→ **Extracted records**:
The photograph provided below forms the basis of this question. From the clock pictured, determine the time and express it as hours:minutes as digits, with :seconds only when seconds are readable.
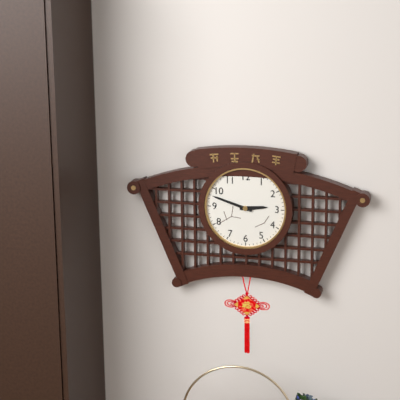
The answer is 2:48
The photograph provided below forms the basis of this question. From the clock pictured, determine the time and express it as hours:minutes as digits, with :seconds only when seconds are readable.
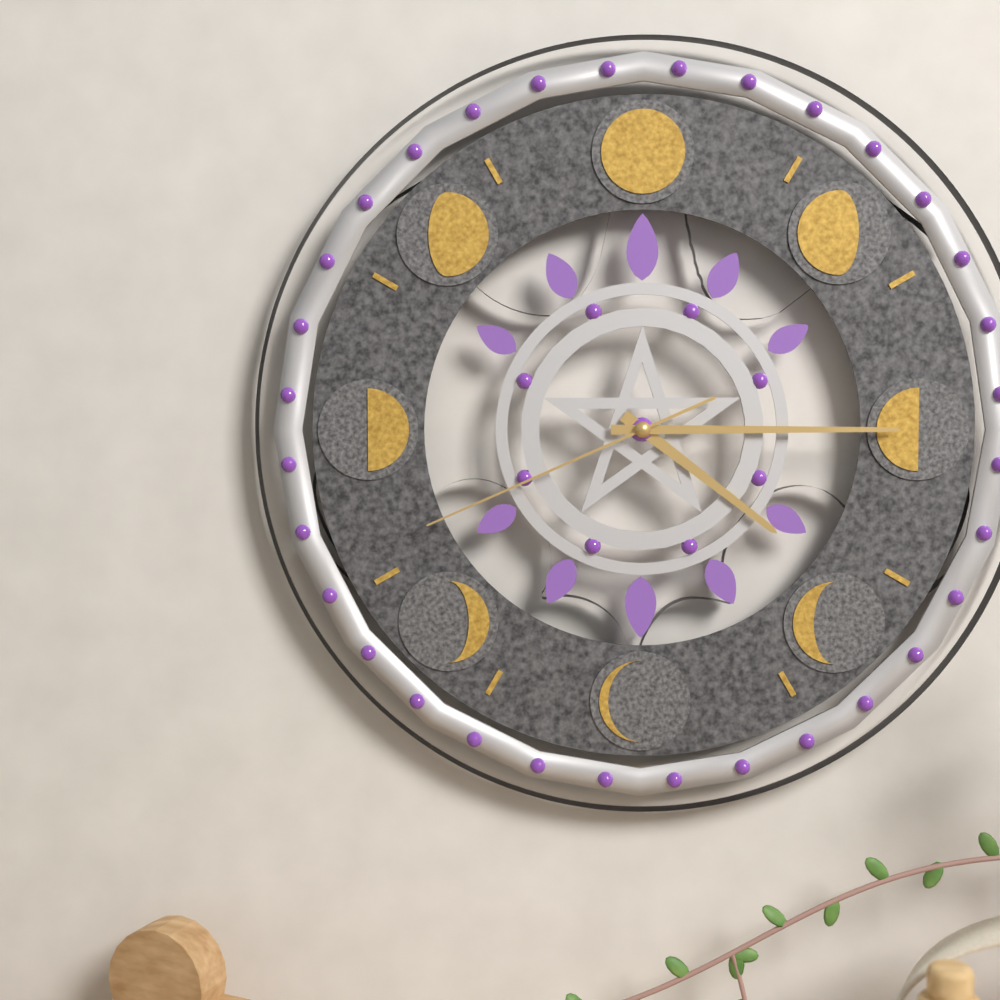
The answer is 4:15:41
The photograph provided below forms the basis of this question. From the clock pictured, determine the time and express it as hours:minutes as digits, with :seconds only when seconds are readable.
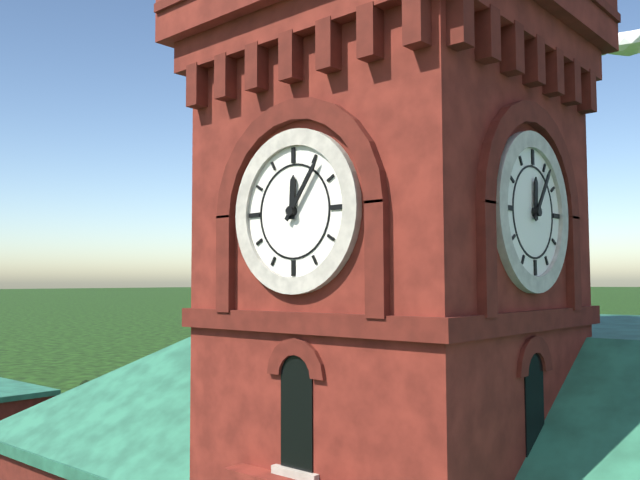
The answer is 12:06
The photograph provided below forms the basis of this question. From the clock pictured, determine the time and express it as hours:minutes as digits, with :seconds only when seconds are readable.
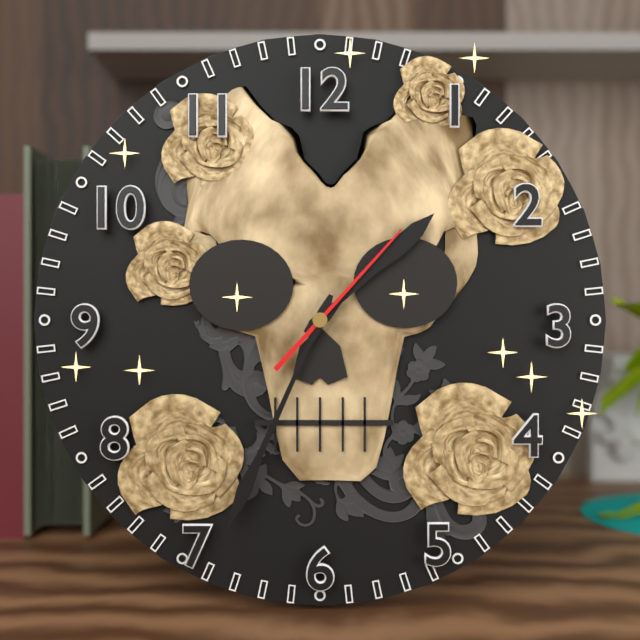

→ **PROBLEM TO WORK ON**: Transcribe the lines above word for word, leaving out the pictures.

→ **TASK RESULT**:
The photograph provided below forms the basis of this question. From the clock pictured, determine the time and express it as hours:minutes as digits, with :seconds only when seconds are readable.
The answer is 2:48
The photograph provided below forms the basis of this question. From the clock pictured, determine the time and express it as hours:minutes as digits, with :seconds only when seconds are readable.
The answer is 4:15:41
The photograph provided below forms the basis of this question. From the clock pictured, determine the time and express it as hours:minutes as digits, with :seconds only when seconds are readable.
The answer is 12:06
The photograph provided below forms the basis of this question. From the clock pictured, determine the time and express it as hours:minutes as digits, with :seconds only when seconds are readable.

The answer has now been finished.